Draft Genome Sequence of Pseudomonas sp. Strain LFM046, a Producer of Medium-Chain-Length Polyhydroxyalkanoate.

Pseudomonas sp. LFM046 is a medium-chain-length polyhydroxyalkanoate (PHAMCL) producer capable of using various carbon sources (carbohydrates, organic acids, and vegetable oils) and was first isolated from sugarcane cultivation soil in Brazil. The genome sequence was found to be 5.97 Mb long with a G+C content of 66%.

GENOME ANNOUNCEMENT

Pseudomonas sp. LFM046 was isolated from sugarcane soil in Brazil as a polyhydroxyalkanoate (PHAMCL) producer (1), presenting outstanding performance in producing such polymers from carbohydrates (2, 3) or plant oils (4) when compared to the reference strain Pseudomonas putida KT2440. Previous flux analysis of central metabolism using [U-13C]glucose revealed an atypical behavior (5), suggesting that Pseudomonas sp. LFM046 could be a new platform for the synthesis of other biobased products.

The strain’s whole-genome DNA was extracted using a DNeasy blood and tissue kit (Qiagen, Valencia, CA, USA) and quantified using Qubit 2.0 fluorometer (Life Technology, USA). We obtained 550-bp DNA fragments using Covaris S2 (Covaris, Inc.), subsequently visualized on agarose gel electrophoresis, and quantified using a Qubit 2.0 fluorometer. A paired-end sequencing library was constructed using a True Seq DNA PCR Free LT sample preparation kit (Illumina, San Diego, CA, USA). Library insert size was verified using a 2100 Bioanalyzer (Agilent Technologies, USA) and quantified by real-time PCR (qPCR) using a library quantification kit for the Illumina genome analyzer (KAPA Biosystems, Massachusetts, USA). The sequencing library was prepared according to the manufacturer’s protocols and sequenced on an Illumina MiSeq sequencer (Illumina, San Diego, CA, USA).

A total of 3,700,436 reads (forward and reverse) were generated, decreasing to 3,032,982 reads after quality control using Galaxy software (https://usegalaxy.org/). De novo genome assembly was performed using Velvet Assembly (6) (considering k-mer = 97, cov k-mer = 22, and reads > 200 bp), and contig annotation was carried out using the Rapid Annotation Subsystem Technology (RAST) server (7).
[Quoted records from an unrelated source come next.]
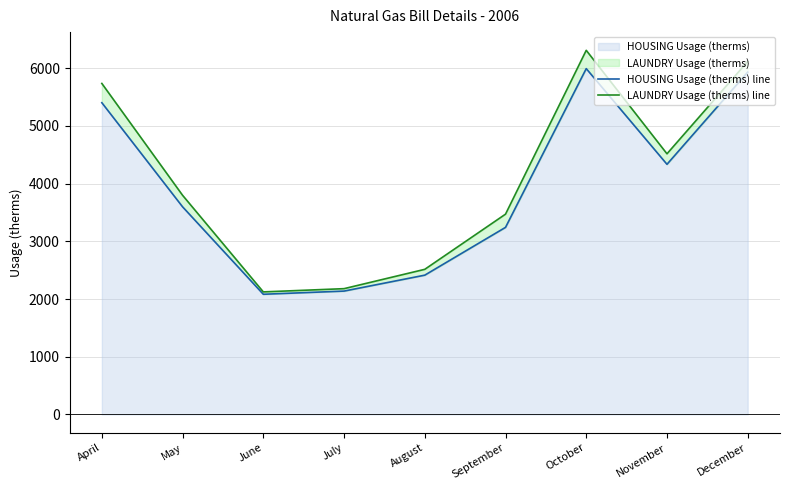

What is the minimum value shown in the chart?

2083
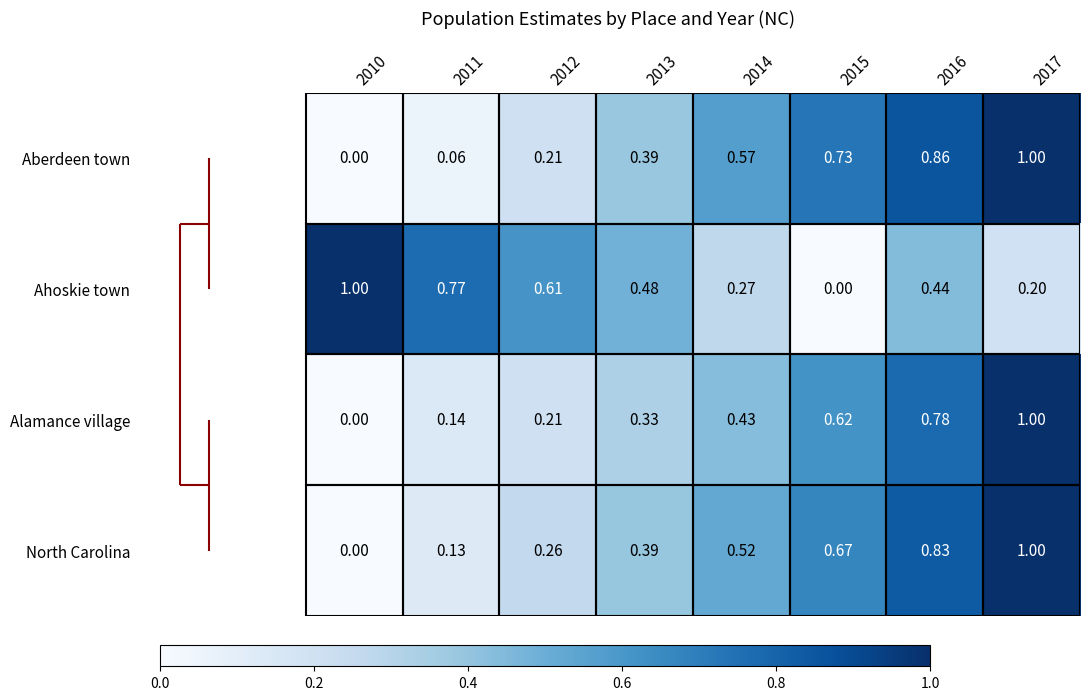

Which series has the largest total across all categories?

Aberdeen town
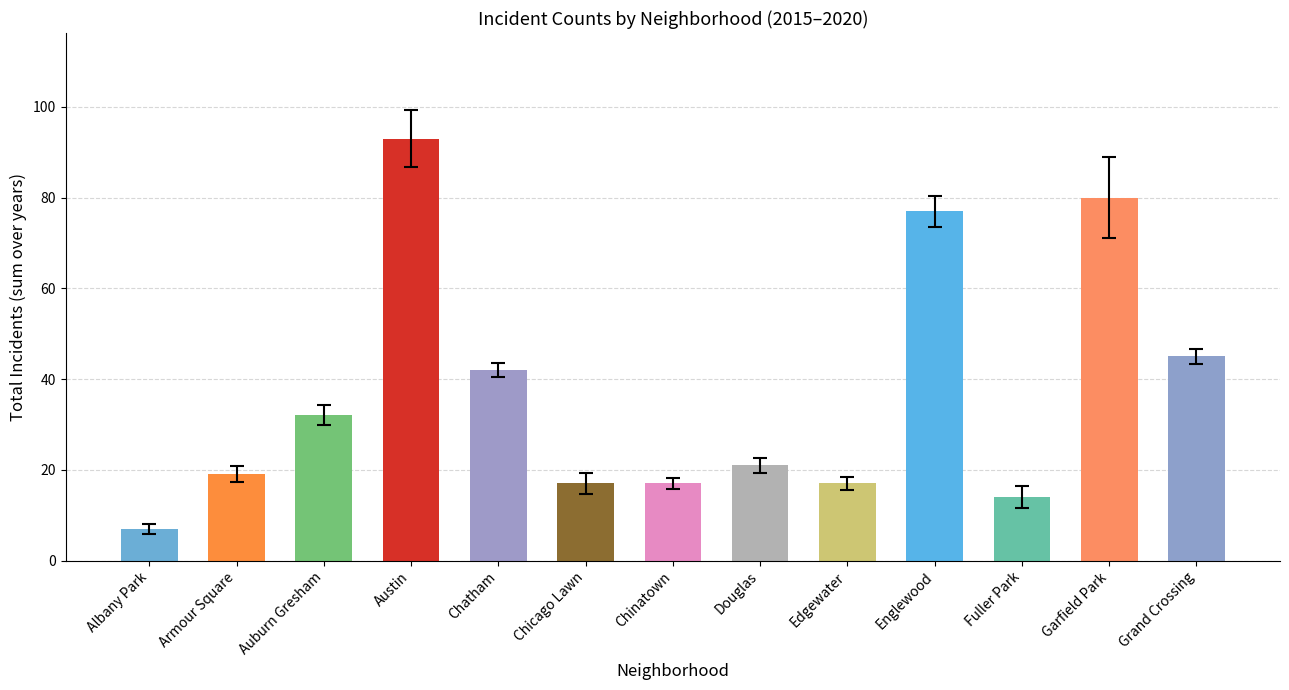

Are the bars grouped side by side (vs. stacked)?

No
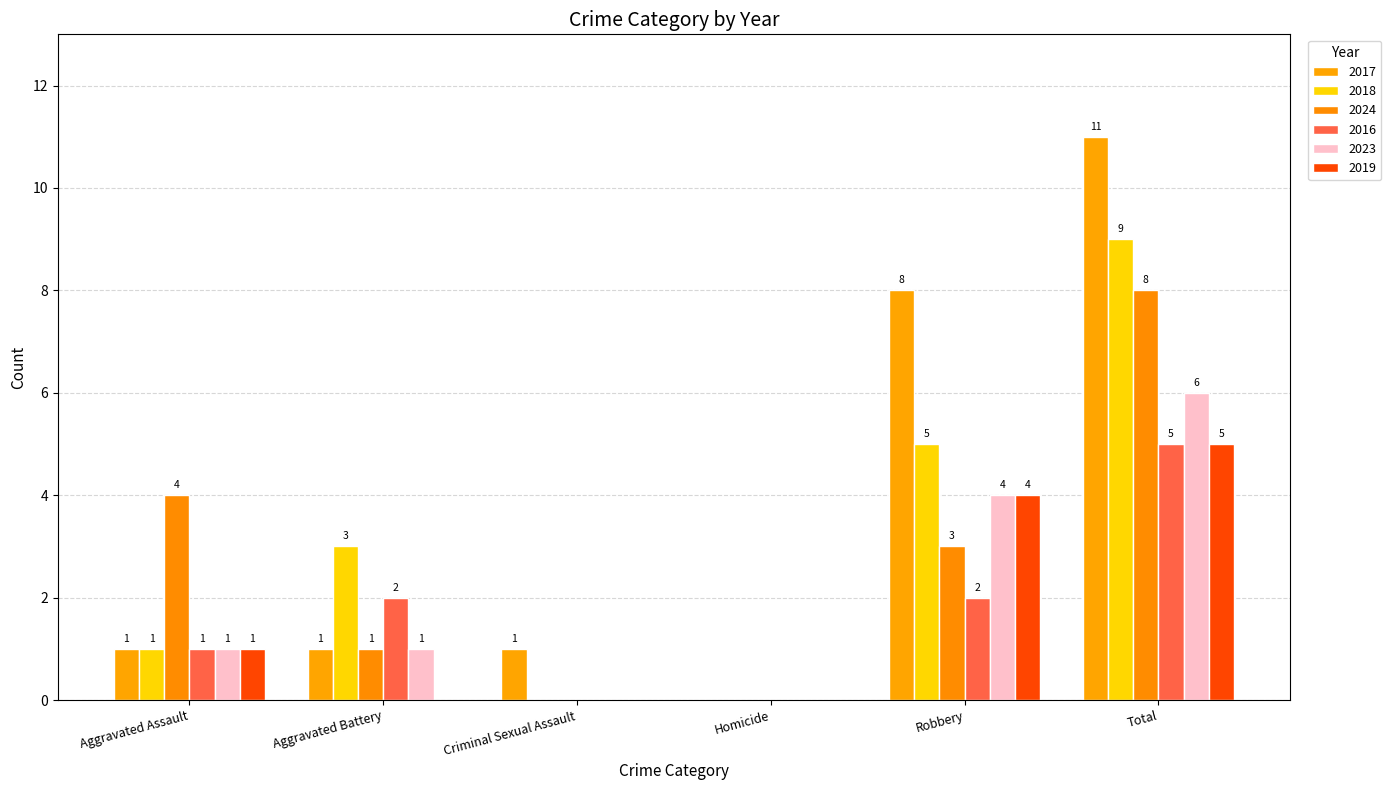

Which has a higher value, Aggravated Battery or Aggravated Assault?

Aggravated Battery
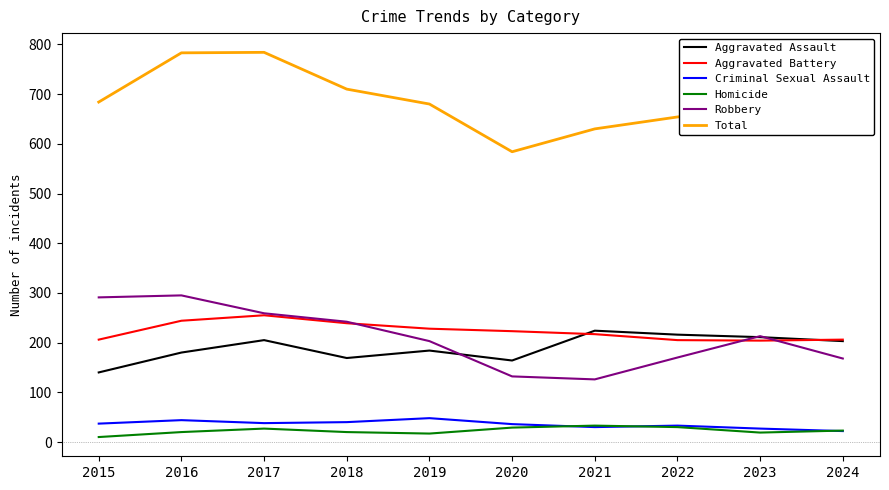

What is the total value across all series at 2017?

1568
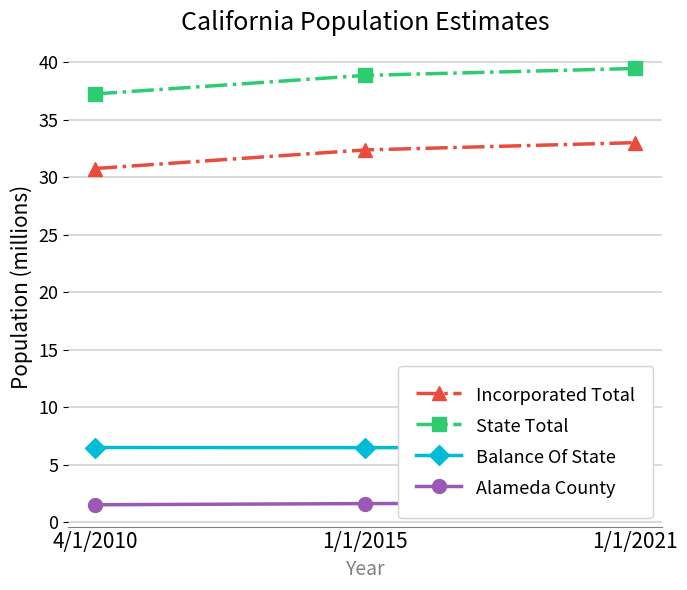

What is the sum of all Incorporated Total values?

96.2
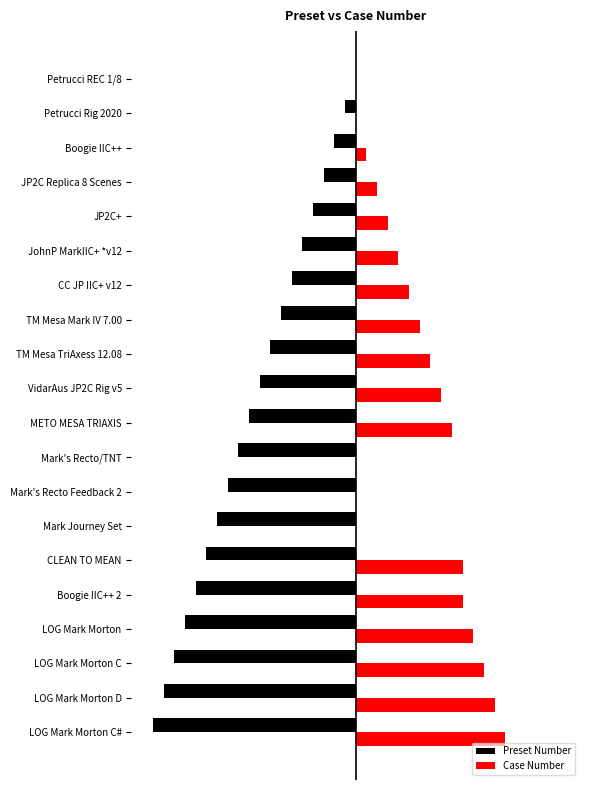

What are all the series names shown in the legend?

Preset Number, Case Number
A draft genome composed of 34 contigs was obtained with a maximum contig size of 1,038,386 bp and an N50 contig of 640,128 bp. The genome was found to be 5,970,318 bp long with 60-fold coverage and a G+C content of 66%; 5,440 coding sequences and 75 RNAs were annotated. Four hundred forty-five genes were related to carbohydrate metabolism, including 204 genes involved in carbohydrate central metabolism, organized as peripheral glucose catabolism (8 genes); methylglyoxal metabolism (43 genes); pyruvate metabolism II: acetyl-CoA, acetogenesis from pyruvate (37 genes); pyruvate-alanine-serine interconversions (16 genes); glyoxylate bypass (8 genes); glycolysis and gluconeogenesis (13 genes); Entner-Doudoroff pathway (16 genes); dehydrogenase complexes (15 genes); TCA cycle (18 genes); pyruvate metabolism I: anaplerotic reactions, PEP (12 genes); pentose phosphate pathway (10 genes); and glycolate-glyoxylate interconversions (8 genes).

The presence of genes from β-oxidation and biosynthesis of fatty acids were also investigated since they contribute precursors to PHAMCL biosynthesis from plant oils and carbohydrates, respectively. Thirty-six genes from β-oxidation and 46 from fatty acids biosynthesis were identified. The fine prediction and annotation of genes involved in PHAMCL biosynthesis, carbohydrates, and fatty acid catabolism are in progress to build up a genomic scale metabolic network. To improve PHAMCL production and evaluate the potential of the strain to generate new biotechnological compounds, in silico experiments considering the resulting network are being conducted.

Nucleotide sequence accession numbers.

The contig sequences generated from the whole-genome sequence of Pseudomonas sp. LFM046 were deposited in the DDBJ/EMBL/GenBank database under the accession number JYKO00000000. The version described in this paper is the first version, JYKO01000000.